# question about the /var directory



## dongsky (Jun 23, 2010)

Hi guyz, If I will delete all the items or data that are under in the /var/log directory, my question is, Does the /var and under of its many log files and also other files that are related to this directory will affect my system and Im using nagios under FreeBSD, because when I restart my system that running under FreeBSD it doesn't run at all and there's an error it says that "Starting Nagios....stop, error...../var filesystem is full...".

any suggestion or guide so that I can start again my system.


----------



## nekoexmachina (Jun 23, 2010)

As i understand, yes you can delete old logs from /var/logs. 
Their deletion will not affect your system working process.

You should set up sysutils/logrotate to avoid that situation in the future. (any base-system solution, not with cron and self-written scripts?)


----------



## jalla (Jun 23, 2010)

nekoexmachina said:
			
		

> You should set up sysutils/logrotate to avoid that situation in the future. (any base-system solution, not with cron and self-written scripts?)
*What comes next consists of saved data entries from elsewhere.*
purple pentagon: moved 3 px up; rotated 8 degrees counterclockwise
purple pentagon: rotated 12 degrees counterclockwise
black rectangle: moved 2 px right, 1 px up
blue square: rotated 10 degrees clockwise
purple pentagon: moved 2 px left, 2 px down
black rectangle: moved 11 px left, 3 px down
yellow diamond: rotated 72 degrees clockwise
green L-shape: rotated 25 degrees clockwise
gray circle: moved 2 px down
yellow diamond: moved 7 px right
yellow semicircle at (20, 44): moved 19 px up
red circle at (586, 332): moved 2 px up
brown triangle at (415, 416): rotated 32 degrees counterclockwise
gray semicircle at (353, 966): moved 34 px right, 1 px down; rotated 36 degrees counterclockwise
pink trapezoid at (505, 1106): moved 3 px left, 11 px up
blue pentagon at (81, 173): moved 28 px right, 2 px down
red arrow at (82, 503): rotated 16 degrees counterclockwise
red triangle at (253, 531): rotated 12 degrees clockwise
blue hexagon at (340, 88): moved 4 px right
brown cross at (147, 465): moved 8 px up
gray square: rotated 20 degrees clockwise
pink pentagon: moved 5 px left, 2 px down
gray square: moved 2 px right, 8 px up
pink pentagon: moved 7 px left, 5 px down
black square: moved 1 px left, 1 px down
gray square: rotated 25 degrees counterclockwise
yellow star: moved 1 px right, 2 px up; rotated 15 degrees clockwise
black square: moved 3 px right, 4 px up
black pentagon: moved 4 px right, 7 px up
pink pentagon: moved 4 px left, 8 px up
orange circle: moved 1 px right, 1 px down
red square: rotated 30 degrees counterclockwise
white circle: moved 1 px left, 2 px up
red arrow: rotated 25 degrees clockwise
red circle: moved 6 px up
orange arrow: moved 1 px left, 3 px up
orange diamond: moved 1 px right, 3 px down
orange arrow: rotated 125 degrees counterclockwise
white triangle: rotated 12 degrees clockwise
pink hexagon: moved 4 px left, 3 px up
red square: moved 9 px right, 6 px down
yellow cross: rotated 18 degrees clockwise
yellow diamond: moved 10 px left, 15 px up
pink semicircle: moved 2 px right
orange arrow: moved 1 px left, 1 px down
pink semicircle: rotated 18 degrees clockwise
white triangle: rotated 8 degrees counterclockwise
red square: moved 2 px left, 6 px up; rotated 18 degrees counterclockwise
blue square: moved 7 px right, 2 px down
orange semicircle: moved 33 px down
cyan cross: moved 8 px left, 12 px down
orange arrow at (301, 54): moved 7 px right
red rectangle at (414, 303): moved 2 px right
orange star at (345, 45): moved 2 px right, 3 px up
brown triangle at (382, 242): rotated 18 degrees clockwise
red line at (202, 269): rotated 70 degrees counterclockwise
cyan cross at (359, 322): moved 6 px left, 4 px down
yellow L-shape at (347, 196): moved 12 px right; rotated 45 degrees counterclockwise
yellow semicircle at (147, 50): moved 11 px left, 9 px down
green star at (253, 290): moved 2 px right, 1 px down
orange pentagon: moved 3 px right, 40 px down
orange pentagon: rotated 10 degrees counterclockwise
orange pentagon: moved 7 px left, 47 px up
Log rotation is handled by newsyslog(8). Edit /etc/newsyslog.conf to control the size and number of logfiles to keep.


----------



## SirDice (Jun 23, 2010)

Better idea, find out what's filling up your /var. Any databases stored in /var/db/? Move those to a filesystem with more space.


----------



## fronclynne (Jun 23, 2010)

Yeah, /var/db/pkg/ can get pretty large especially if you use ports-mgmt/portupgrade, and /var/db/portsnap/ (& frankly /var/db/sup/ if you use that).  See portsnap(8) & csup(1) for how to move that stuff to another filesystem.


----------



## SirDice (Jun 23, 2010)

I've never had /var/ actually filling up with base OS related stuff and I've always used the standard size filesystem. If I'm not mistaken mysql will store it's databases in /var/db/ by default. I know those can get big and should really be on their own filesystem(s). Most likely postgresql will do the same if not configured.


----------